**Problem details**
The required result is the number of lines in this material containing the word "EXPO". Write that number and no other text.

--- Information Enclosed Below ---

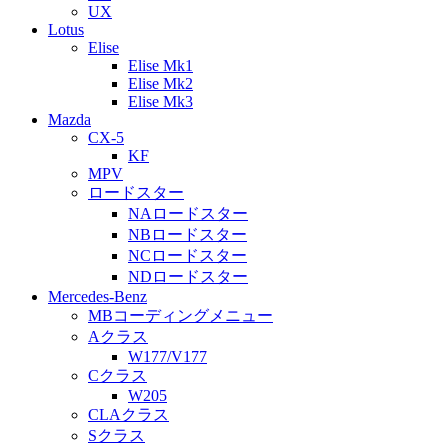
UX
Lotus
Elise
Elise Mk1
Elise Mk2
Elise Mk3
Mazda
CX-5
KF
MPV
ロードスター
NAロードスター
NBロードスター
NCロードスター
NDロードスター
Mercedes-Benz
MBコーディングメニュー
Aクラス
W177/V177
Cクラス
W205
CLAクラス
Sクラス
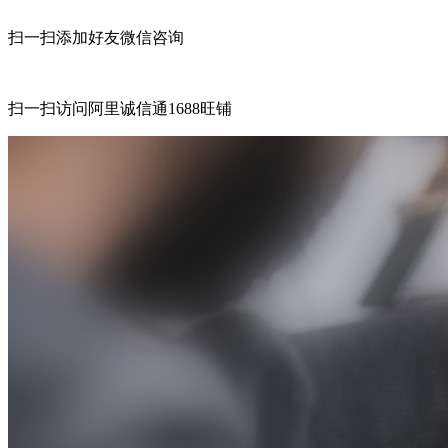
扫一扫添加好友微信咨询
扫一扫访问阿里诚信通1688旺铺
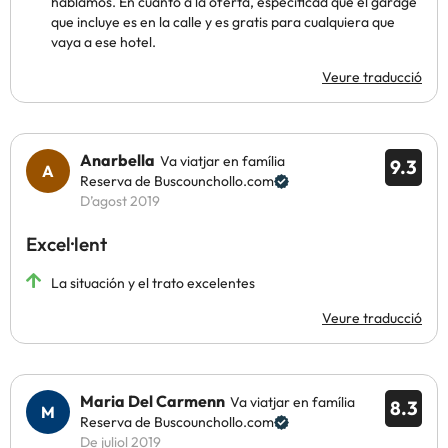
hablamos. En cuanto a la oferta, especificad que el garage
que incluye es en la calle y es gratis para cualquiera que
vaya a ese hotel.
Veure traducció
Anarbella
Va viatjar en família
9.3
Reserva de Buscounchollo.com
D’agost 2019
Excel·lent
La situación y el trato excelentes
Veure traducció
Maria Del Carmenn
Va viatjar en família
8.3
Reserva de Buscounchollo.com
De juliol 2019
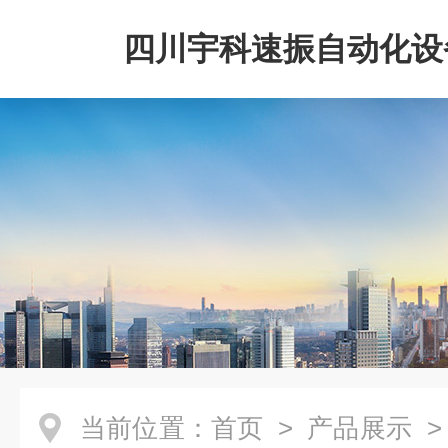
四川宇科速振自动化设
公司
当前位置：
首页
>
产品展示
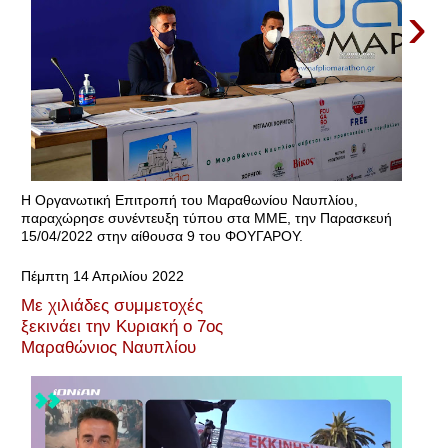
›
Η Οργανωτική Επιτροπή του Μαραθωνίου Ναυπλίου,
παραχώρησε συνέντευξη τύπου στα ΜΜΕ, την Παρασκευή
15/04/2022 στην αίθουσα 9 του ΦΟΥΓΑΡΟΥ.
Πέμπτη 14 Απριλίου 2022
Με χιλιάδες συμμετοχές
ξεκινάει την Κυριακή ο 7ος
Μαραθώνιος Ναυπλίου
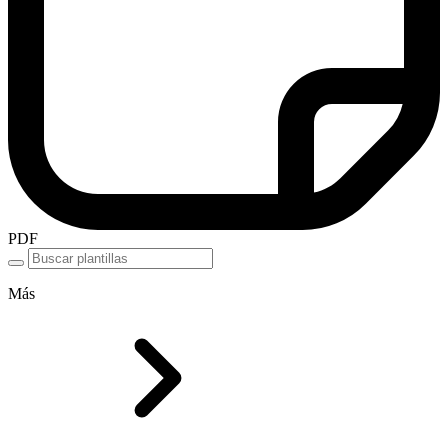
PDF
Más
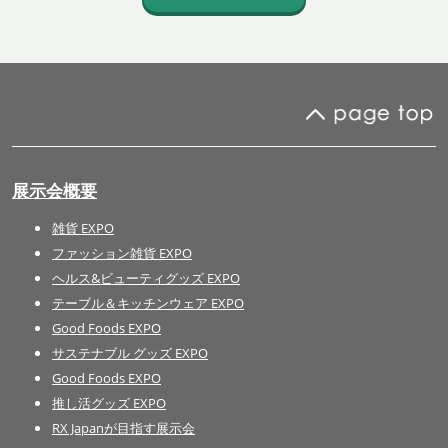
展示会概要
雑貨 EXPO
ファッション雑貨 EXPO
ヘルス&ビューティグッズ EXPO
テーブル＆キッチンウェア EXPO
Good Foods EXPO
サステナブル グッズ EXPO
Good Foods EXPO
推し活グッズ EXPO
RX Japanが目指す展示会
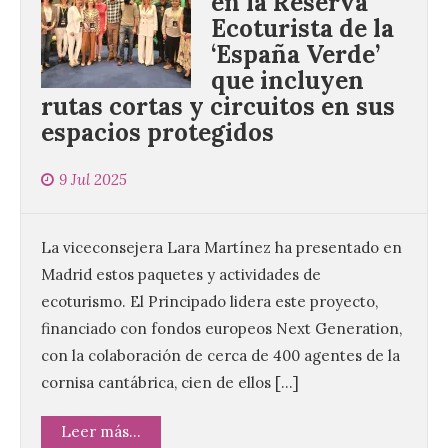
en la Reserva
Ecoturista de la
‘España Verde’
que incluyen
rutas cortas y circuitos en sus
espacios protegidos
9 Jul 2025
La viceconsejera Lara Martínez ha presentado en
Madrid estos paquetes y actividades de
ecoturismo. El Principado lidera este proyecto,
financiado con fondos europeos Next Generation,
con la colaboración de cerca de 400 agentes de la
cornisa cantábrica, cien de ellos […]
Leer más...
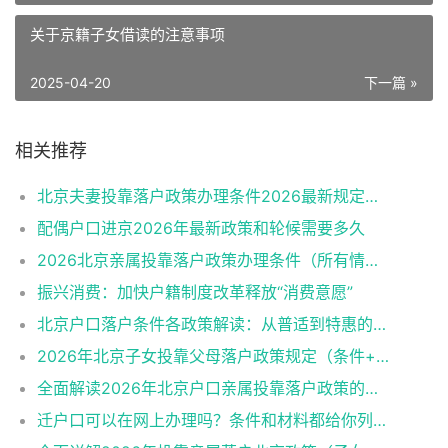
关于京籍子女借读的注意事项
2025-04-20
下一篇 »
相关推荐
北京夫妻投靠落户政策办理条件2026最新规定消息
配偶户口进京2026年最新政策和轮候需要多久
2026北京亲属投靠落户政策办理条件（所有情况）
振兴消费：加快户籍制度改革释放“消费意愿”
北京户口落户条件各政策解读：从普适到特惠的多维通道
2026年北京子女投靠父母落户政策规定（条件+材料+流程）
全面解读2026年北京户口亲属投靠落户政策的各类情形
迁户口可以在网上办理吗？条件和材料都给你列好了！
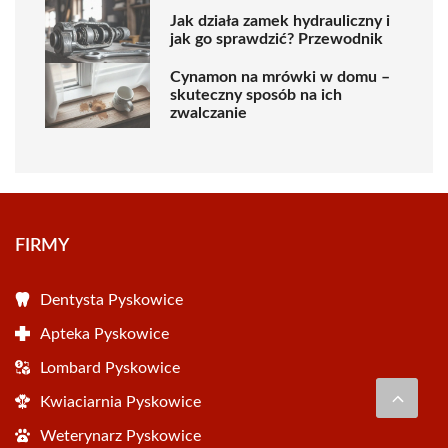
Jak działa zamek hydrauliczny i
jak go sprawdzić? Przewodnik
Cynamon na mrówki w domu –
skuteczny sposób na ich
zwalczanie
FIRMY
Dentysta Pyskowice
Apteka Pyskowice
Lombard Pyskowice
Kwiaciarnia Pyskowice
Weterynarz Pyskowice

--- End of Enclosed Information ---

**Output for this exercise**
8